Exercise prompt: Go from the first line below to the one with "szkół oraz uczniów z" and print each line exactly.

Dataset entries section start

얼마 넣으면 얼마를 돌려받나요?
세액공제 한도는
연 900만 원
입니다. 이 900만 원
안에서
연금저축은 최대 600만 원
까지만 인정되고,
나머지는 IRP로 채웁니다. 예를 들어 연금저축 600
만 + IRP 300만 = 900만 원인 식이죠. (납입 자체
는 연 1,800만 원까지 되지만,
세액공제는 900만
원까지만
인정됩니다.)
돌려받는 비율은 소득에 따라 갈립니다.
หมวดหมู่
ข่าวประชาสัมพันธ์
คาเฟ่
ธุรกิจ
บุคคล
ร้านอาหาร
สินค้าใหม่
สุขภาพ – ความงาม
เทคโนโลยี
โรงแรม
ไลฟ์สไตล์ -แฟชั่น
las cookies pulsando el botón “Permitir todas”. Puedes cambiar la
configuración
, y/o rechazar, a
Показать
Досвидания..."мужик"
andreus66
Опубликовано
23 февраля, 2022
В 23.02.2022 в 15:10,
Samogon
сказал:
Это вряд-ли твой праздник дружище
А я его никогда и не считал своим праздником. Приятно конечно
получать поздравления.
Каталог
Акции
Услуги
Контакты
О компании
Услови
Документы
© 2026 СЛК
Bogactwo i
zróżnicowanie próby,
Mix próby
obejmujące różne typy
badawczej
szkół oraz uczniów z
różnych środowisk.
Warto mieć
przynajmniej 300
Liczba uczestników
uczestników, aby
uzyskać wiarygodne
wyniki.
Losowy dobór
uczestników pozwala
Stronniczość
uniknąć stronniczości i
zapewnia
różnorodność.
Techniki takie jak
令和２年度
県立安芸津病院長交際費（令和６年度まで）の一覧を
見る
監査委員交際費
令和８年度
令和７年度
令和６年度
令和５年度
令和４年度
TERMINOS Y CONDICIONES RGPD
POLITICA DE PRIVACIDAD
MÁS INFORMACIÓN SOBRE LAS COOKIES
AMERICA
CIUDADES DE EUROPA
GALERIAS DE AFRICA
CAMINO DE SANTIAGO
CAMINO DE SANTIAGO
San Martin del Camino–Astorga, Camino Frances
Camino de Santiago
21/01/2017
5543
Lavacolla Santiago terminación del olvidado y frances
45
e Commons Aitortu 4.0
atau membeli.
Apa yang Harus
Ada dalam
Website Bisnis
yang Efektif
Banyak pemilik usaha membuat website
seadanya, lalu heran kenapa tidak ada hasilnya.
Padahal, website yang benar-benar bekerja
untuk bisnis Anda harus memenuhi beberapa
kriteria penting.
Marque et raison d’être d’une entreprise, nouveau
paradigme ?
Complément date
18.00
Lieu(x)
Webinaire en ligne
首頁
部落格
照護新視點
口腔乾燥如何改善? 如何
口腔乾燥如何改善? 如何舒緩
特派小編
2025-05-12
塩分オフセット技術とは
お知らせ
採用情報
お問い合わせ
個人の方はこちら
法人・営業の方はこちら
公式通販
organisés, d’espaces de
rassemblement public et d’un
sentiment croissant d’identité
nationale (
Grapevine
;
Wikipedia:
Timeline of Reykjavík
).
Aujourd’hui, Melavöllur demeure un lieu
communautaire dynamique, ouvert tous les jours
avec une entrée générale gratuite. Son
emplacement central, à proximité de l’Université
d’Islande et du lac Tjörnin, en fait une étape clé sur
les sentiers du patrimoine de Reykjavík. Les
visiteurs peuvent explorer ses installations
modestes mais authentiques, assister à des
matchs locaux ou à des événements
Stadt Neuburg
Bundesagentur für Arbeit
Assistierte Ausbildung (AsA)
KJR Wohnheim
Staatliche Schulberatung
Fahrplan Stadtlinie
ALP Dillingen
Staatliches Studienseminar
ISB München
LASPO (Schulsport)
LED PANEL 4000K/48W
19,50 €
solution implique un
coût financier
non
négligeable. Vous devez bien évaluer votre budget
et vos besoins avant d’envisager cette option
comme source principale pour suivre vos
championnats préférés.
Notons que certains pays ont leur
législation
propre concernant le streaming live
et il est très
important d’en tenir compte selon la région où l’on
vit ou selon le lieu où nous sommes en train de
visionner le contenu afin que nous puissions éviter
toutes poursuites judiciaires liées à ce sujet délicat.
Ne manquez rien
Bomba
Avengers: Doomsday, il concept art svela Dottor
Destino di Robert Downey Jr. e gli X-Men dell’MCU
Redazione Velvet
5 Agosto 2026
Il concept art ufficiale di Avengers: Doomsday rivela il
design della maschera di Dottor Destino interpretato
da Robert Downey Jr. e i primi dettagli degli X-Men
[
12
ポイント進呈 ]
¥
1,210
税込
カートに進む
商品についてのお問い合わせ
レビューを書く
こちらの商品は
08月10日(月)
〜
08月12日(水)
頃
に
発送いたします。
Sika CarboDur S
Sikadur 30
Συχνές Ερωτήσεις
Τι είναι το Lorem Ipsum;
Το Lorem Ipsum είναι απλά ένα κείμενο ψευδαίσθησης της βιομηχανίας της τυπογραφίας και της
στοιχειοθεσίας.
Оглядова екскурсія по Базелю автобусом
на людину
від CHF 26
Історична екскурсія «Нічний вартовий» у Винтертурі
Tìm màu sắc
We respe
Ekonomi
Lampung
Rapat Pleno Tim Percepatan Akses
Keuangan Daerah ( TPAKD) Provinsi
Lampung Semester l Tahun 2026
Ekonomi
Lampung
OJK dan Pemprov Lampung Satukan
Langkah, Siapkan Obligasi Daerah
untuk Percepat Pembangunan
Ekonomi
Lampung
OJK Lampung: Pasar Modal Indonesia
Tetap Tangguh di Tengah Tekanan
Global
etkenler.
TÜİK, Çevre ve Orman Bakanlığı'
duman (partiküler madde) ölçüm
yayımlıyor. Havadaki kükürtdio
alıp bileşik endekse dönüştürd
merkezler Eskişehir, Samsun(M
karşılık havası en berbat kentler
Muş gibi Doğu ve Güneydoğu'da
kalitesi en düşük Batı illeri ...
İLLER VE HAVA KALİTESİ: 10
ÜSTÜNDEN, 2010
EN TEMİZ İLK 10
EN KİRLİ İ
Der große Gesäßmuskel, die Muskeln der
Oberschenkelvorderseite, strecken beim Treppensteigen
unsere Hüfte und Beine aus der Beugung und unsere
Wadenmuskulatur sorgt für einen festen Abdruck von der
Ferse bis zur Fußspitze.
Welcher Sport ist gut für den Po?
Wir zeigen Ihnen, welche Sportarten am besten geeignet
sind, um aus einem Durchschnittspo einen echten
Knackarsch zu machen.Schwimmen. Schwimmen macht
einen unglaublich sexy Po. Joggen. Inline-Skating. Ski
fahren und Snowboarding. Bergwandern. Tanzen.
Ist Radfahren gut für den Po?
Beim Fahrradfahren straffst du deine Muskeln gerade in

Dataset entries section end

The completed task:
얼마 넣으면 얼마를 돌려받나요?
세액공제 한도는
연 900만 원
입니다. 이 900만 원
안에서
연금저축은 최대 600만 원
까지만 인정되고,
나머지는 IRP로 채웁니다. 예를 들어 연금저축 600
만 + IRP 300만 = 900만 원인 식이죠. (납입 자체
는 연 1,800만 원까지 되지만,
세액공제는 900만
원까지만
인정됩니다.)
돌려받는 비율은 소득에 따라 갈립니다.
หมวดหมู่
ข่าวประชาสัมพันธ์
คาเฟ่
ธุรกิจ
บุคคล
ร้านอาหาร
สินค้าใหม่
สุขภาพ – ความงาม
เทคโนโลยี
โรงแรม
ไลฟ์สไตล์ -แฟชั่น
las cookies pulsando el botón “Permitir todas”. Puedes cambiar la
configuración
, y/o rechazar, a
Показать
Досвидания..."мужик"
andreus66
Опубликовано
23 февраля, 2022
В 23.02.2022 в 15:10,
Samogon
сказал:
Это вряд-ли твой праздник дружище
А я его никогда и не считал своим праздником. Приятно конечно
получать поздравления.
Каталог
Акции
Услуги
Контакты
О компании
Услови
Документы
© 2026 СЛК
Bogactwo i
zróżnicowanie próby,
Mix próby
obejmujące różne typy
badawczej
szkół oraz uczniów z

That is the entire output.